相手のオーラに威圧されたんでしょうねぇ …

 

しかし、小林さんが弱いということではありません。

小林さんが四段になって間もない頃、倍層で一晩教わったことがありました。

倍層と言うのは、基本的に2対1の実力差の手合いです。

このときは私が負けたら50円払い、小林さんが負けたら100円払うという取り決めでした。

 

はたして、

 

どうなったでしょう?

 

私は負け続け、結局3000円払いました。

つまり60局、1回も勝てなかったのです。

どんなにこちらが優勢になっても、何か嫌味を付けられ、ぐちゃぐちゃっと攻められているうちに気が付いたら潰されているという感じでした。

まさに恐怖。

もちろん、私が弱かったことは事実ですが、小林さんの圧倒的破壊力に、プロの恐ろしさを知りました。
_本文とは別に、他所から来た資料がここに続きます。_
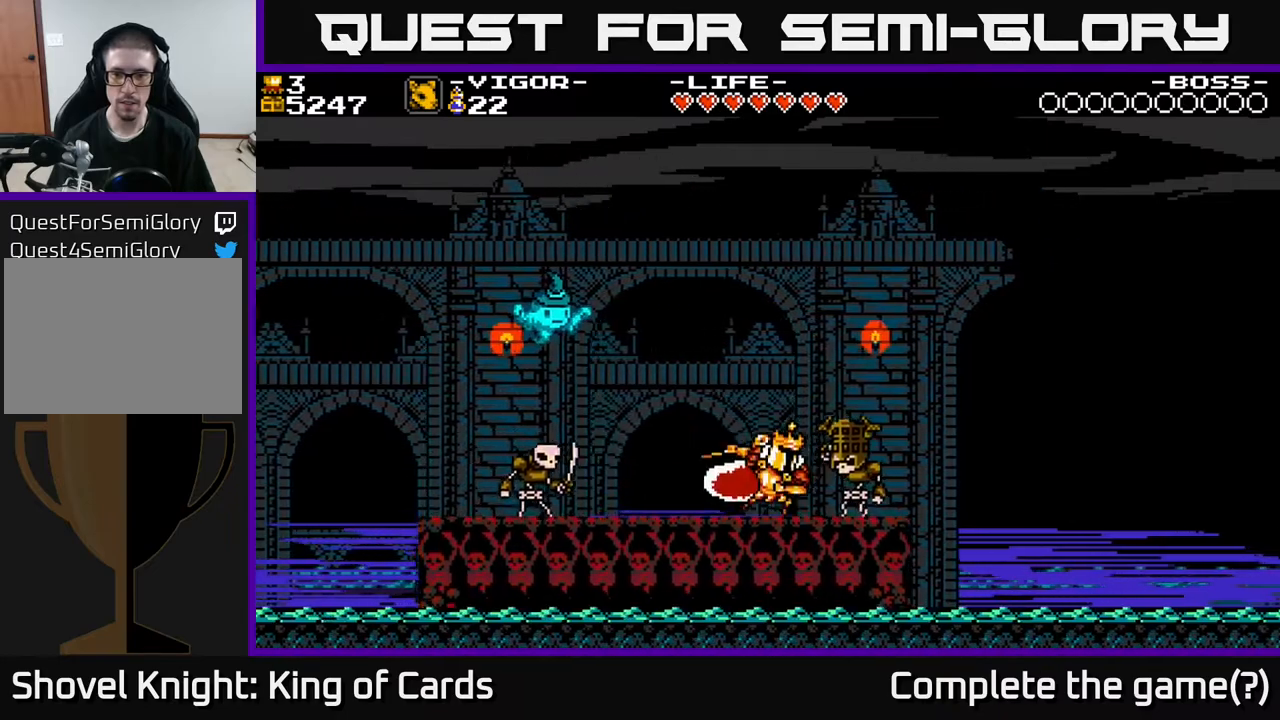
{"buttons": ["A", "DPAD_LEFT"], "events": [[17, "X", "up"], [250, "DPAD_LEFT", "down"], [317, "A", "down"]]}
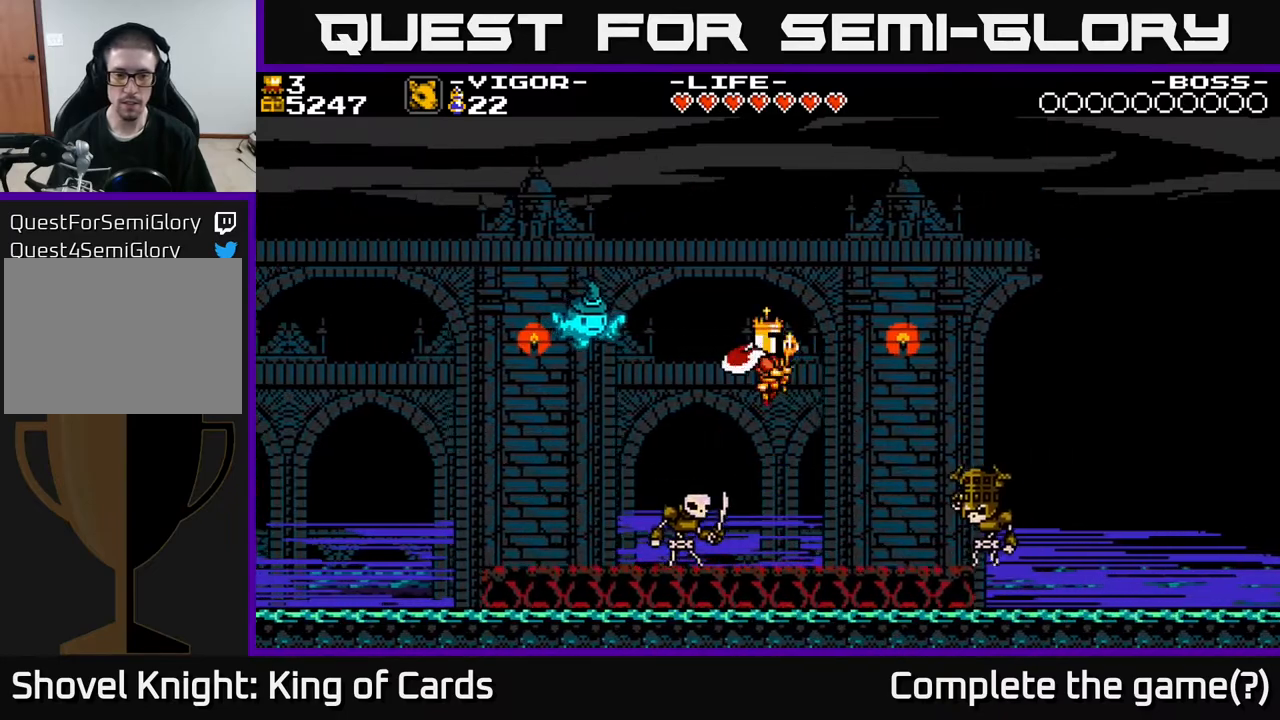
{"buttons": ["A", "DPAD_LEFT"], "events": [[17, "A", "up"], [183, "DPAD_LEFT", "up"], [317, "DPAD_LEFT", "down"], [450, "A", "down"]]}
やればやるほどに、私の頭は真っ白になり、思考も精神力も、そして体力も飲み込まれてしまいました。

北畠からの帰りの電車では、座っていることができず、こんにゃくのように眠ったことを覚えています。

 

その恐怖の小林さんを戦意喪失させる藤井君。

私見では、まだトップ棋士との差は大分あるようですが、きっと追い付き追い越すんじゃないかという気がします。頑張ってほしいですねぇ!